Por fim, alegou não caber a segurança em função de os Delegados de Polícia receberem a vantagem denominada de "GRATIFICAÇÃO DE TEMPO INTEGRAL", no seu entender, paga com a finalidade de remunerar a realização de trabalho extraordinário, consubstanciado nos plantões aos quais estão submetidos os membros da corporação policial, de 24 horas corridas, mediante escala que assegura ao policial a compensação pelo trabalho contínuo, com o gozar de 48 horas de folga.
Decidindo a questão, acertadamente, percebeu a sentença a quo serem impertinentes cada uma das preliminares suscitadas pelo impetrado, ora recorrido, no que foi acompanhada pelo órgão ministerial, que, de forma brilhante, rebateu uma a uma daquelas preliminares, remetendo-se desde já, quanto a isto, à manifestação do Parquet, evitando-se assim repetições desnecessárias.

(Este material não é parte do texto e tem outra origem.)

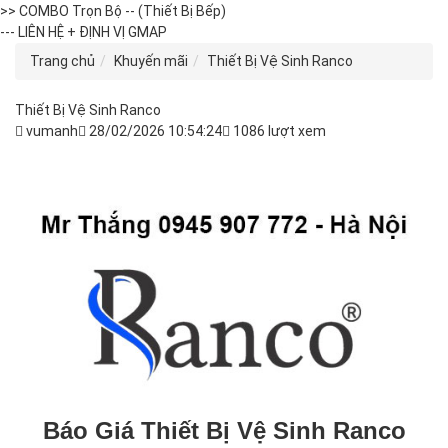
>> COMBO Trọn Bộ -- (Thiết Bị Bếp)
--- LIÊN HỆ + ĐỊNH VỊ GMAP
Trang chủ
Khuyến mãi
Thiết Bị Vệ Sinh Ranco
Thiết Bị Vệ Sinh Ranco
vumanh
28/02/2026 10:54:24
1086 lượt xem
Báo Giá Thiết Bị Vệ Sinh Ranco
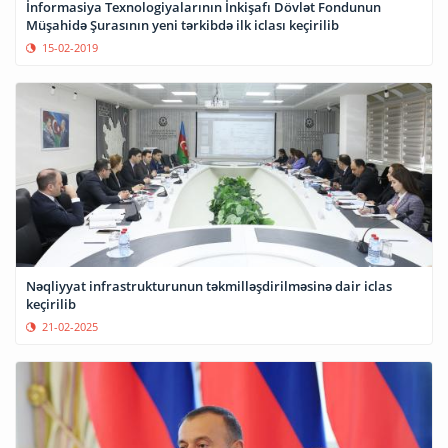
İnformasiya Texnologiyalarının İnkişafı Dövlət Fondunun
Müşahidə Şurasının yeni tərkibdə ilk iclası keçirilib
15-02-2019
Nəqliyyat infrastrukturunun təkmilləşdirilməsinə dair iclas
keçirilib
21-02-2025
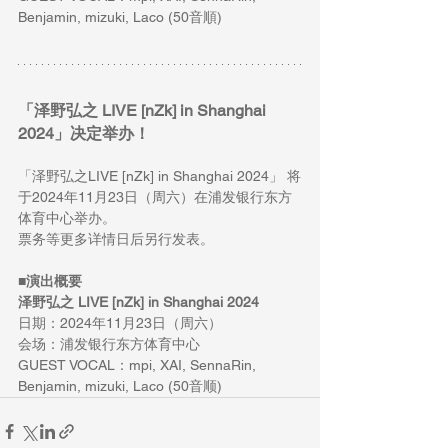
Benjamin, mizuki, Laco (50音順)
「泽野弘之 LIVE [nZk] in Shanghai 
2024」决定举办！
「泽野弘之LIVE [nZk] in Shanghai 2024」 将
于2024年11月23日（周六）在浦发银行东方
体育中心举办。
票务等更多详情日后另行发表。
■
演出概要
泽野弘之 LIVE [nZk] in Shanghai 2024
日期：2024年11月23日（周六）
会场：浦发银行东方体育中心
GUEST VOCAL：mpi, XAI, SennaRin, 
Benjamin, mizuki, Laco (50音顺)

No mérito, decidiu a sentença monocrática por conceder a segurança, a fim de que os Delegados de Polícia Civil do Estado do Pará tenham uma jornada de trabalho fixadas em 8 (oito) horas diárias e 44 (quarenta e quatro) horas semanais como estabelece o art. 7º, inciso XIII, por força do disposto no § 2º, do art. 39, da CF/88, devendo ser pagas horas extras quando extrapolado o horário normal (art. 7º, incisos IX e XVI, CF/88), assim fundamentada:
"DO PEDIDO
O impetrante sustenta ter direito líquido e certo a fim de ser cumprida a jornada de trabalho preconizada no art. 7º, XIII, da CF/88. Ainda que a autoridade impetrada alegue que tal dispositivo não se aplica aos funcionários públicos em geral, mas apenas aos trabalhadores urbanos e rurais regidos pelo Estatuto Obreiro, assim não entendo. Evidente, que a redação da referida regra constitucional por força do art. 39, § 2º da CF/88 conduz a certeza que a jornada de trabalho de quarenta e quatro horas semanais é extensiva ao servidor público, como um dos direitos fundamentais do trabalhador em geral, ensejando que se coloque um fim na lamentável exploração do trabalho humano.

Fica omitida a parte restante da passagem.